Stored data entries
=== Section Start ===
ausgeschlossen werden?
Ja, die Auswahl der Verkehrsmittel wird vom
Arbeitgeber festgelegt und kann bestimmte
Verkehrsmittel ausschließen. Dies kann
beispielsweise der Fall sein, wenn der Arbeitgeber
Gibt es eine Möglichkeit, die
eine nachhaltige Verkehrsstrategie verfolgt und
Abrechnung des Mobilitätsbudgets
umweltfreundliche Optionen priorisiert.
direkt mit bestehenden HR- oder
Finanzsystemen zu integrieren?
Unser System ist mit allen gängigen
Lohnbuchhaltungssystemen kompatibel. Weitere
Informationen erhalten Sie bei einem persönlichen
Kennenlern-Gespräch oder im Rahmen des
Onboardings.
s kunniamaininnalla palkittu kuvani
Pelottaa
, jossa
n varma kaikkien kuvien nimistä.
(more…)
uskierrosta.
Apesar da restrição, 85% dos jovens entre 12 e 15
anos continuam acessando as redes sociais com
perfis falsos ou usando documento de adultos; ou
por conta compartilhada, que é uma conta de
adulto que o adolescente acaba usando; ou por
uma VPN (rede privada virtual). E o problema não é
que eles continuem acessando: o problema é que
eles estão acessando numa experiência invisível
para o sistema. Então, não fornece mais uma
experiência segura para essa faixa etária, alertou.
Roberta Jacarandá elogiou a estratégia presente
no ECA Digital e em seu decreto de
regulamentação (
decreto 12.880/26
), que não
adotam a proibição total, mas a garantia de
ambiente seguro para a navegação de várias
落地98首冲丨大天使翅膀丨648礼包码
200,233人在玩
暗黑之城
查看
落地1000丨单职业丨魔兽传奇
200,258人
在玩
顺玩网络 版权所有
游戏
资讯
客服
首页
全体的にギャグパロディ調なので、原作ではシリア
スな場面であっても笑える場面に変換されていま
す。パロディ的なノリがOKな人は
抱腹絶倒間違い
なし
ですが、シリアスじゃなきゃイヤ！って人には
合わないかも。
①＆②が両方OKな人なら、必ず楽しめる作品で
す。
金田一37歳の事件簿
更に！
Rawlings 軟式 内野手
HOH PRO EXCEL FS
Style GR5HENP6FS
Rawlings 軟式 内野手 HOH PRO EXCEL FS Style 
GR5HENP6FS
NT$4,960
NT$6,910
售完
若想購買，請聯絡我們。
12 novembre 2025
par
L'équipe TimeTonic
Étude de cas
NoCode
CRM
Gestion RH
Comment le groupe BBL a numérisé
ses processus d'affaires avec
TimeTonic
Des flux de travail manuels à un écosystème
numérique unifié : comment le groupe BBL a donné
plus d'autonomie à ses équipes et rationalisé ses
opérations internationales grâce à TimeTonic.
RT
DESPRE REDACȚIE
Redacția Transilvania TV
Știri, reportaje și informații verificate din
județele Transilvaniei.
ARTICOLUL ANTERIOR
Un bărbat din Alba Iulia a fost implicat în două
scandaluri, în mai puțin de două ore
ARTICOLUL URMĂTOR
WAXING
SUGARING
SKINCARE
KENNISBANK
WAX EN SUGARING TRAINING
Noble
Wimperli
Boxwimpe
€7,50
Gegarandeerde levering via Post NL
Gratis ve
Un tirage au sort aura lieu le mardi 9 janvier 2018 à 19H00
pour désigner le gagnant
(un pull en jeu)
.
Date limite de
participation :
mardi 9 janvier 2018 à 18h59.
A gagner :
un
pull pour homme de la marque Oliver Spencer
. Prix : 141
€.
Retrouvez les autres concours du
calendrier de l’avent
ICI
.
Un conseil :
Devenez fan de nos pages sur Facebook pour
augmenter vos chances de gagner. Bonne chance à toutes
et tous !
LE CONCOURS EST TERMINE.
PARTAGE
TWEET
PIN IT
=== Section End ===
Exercise prompt:
Rewrite all the items above, changing every "TimeTonic" to "Airtable" and leaving the rest as it is.

Solution to this task:
ausgeschlossen werden?
Ja, die Auswahl der Verkehrsmittel wird vom
Arbeitgeber festgelegt und kann bestimmte
Verkehrsmittel ausschließen. Dies kann
beispielsweise der Fall sein, wenn der Arbeitgeber
Gibt es eine Möglichkeit, die
eine nachhaltige Verkehrsstrategie verfolgt und
Abrechnung des Mobilitätsbudgets
umweltfreundliche Optionen priorisiert.
direkt mit bestehenden HR- oder
Finanzsystemen zu integrieren?
Unser System ist mit allen gängigen
Lohnbuchhaltungssystemen kompatibel. Weitere
Informationen erhalten Sie bei einem persönlichen
Kennenlern-Gespräch oder im Rahmen des
Onboardings.
s kunniamaininnalla palkittu kuvani
Pelottaa
, jossa
n varma kaikkien kuvien nimistä.
(more…)
uskierrosta.
Apesar da restrição, 85% dos jovens entre 12 e 15
anos continuam acessando as redes sociais com
perfis falsos ou usando documento de adultos; ou
por conta compartilhada, que é uma conta de
adulto que o adolescente acaba usando; ou por
uma VPN (rede privada virtual). E o problema não é
que eles continuem acessando: o problema é que
eles estão acessando numa experiência invisível
para o sistema. Então, não fornece mais uma
experiência segura para essa faixa etária, alertou.
Roberta Jacarandá elogiou a estratégia presente
no ECA Digital e em seu decreto de
regulamentação (
decreto 12.880/26
), que não
adotam a proibição total, mas a garantia de
ambiente seguro para a navegação de várias
落地98首冲丨大天使翅膀丨648礼包码
200,233人在玩
暗黑之城
查看
落地1000丨单职业丨魔兽传奇
200,258人
在玩
顺玩网络 版权所有
游戏
资讯
客服
首页
全体的にギャグパロディ調なので、原作ではシリア
スな場面であっても笑える場面に変換されていま
す。パロディ的なノリがOKな人は
抱腹絶倒間違い
なし
ですが、シリアスじゃなきゃイヤ！って人には
合わないかも。
①＆②が両方OKな人なら、必ず楽しめる作品で
す。
金田一37歳の事件簿
更に！
Rawlings 軟式 内野手
HOH PRO EXCEL FS
Style GR5HENP6FS
Rawlings 軟式 内野手 HOH PRO EXCEL FS Style 
GR5HENP6FS
NT$4,960
NT$6,910
售完
若想購買，請聯絡我們。
12 novembre 2025
par
L'équipe Airtable
Étude de cas
NoCode
CRM
Gestion RH
Comment le groupe BBL a numérisé
ses processus d'affaires avec
Airtable
Des flux de travail manuels à un écosystème
numérique unifié : comment le groupe BBL a donné
plus d'autonomie à ses équipes et rationalisé ses
opérations internationales grâce à Airtable.
RT
DESPRE REDACȚIE
Redacția Transilvania TV
Știri, reportaje și informații verificate din
județele Transilvaniei.
ARTICOLUL ANTERIOR
Un bărbat din Alba Iulia a fost implicat în două
scandaluri, în mai puțin de două ore
ARTICOLUL URMĂTOR
WAXING
SUGARING
SKINCARE
KENNISBANK
WAX EN SUGARING TRAINING
Noble
Wimperli
Boxwimpe
€7,50
Gegarandeerde levering via Post NL
Gratis ve
Un tirage au sort aura lieu le mardi 9 janvier 2018 à 19H00
pour désigner le gagnant
(un pull en jeu)
.
Date limite de
participation :
mardi 9 janvier 2018 à 18h59.
A gagner :
un
pull pour homme de la marque Oliver Spencer
. Prix : 141
€.
Retrouvez les autres concours du
calendrier de l’avent
ICI
.
Un conseil :
Devenez fan de nos pages sur Facebook pour
augmenter vos chances de gagner. Bonne chance à toutes
et tous !
LE CONCOURS EST TERMINE.
PARTAGE
TWEET
PIN IT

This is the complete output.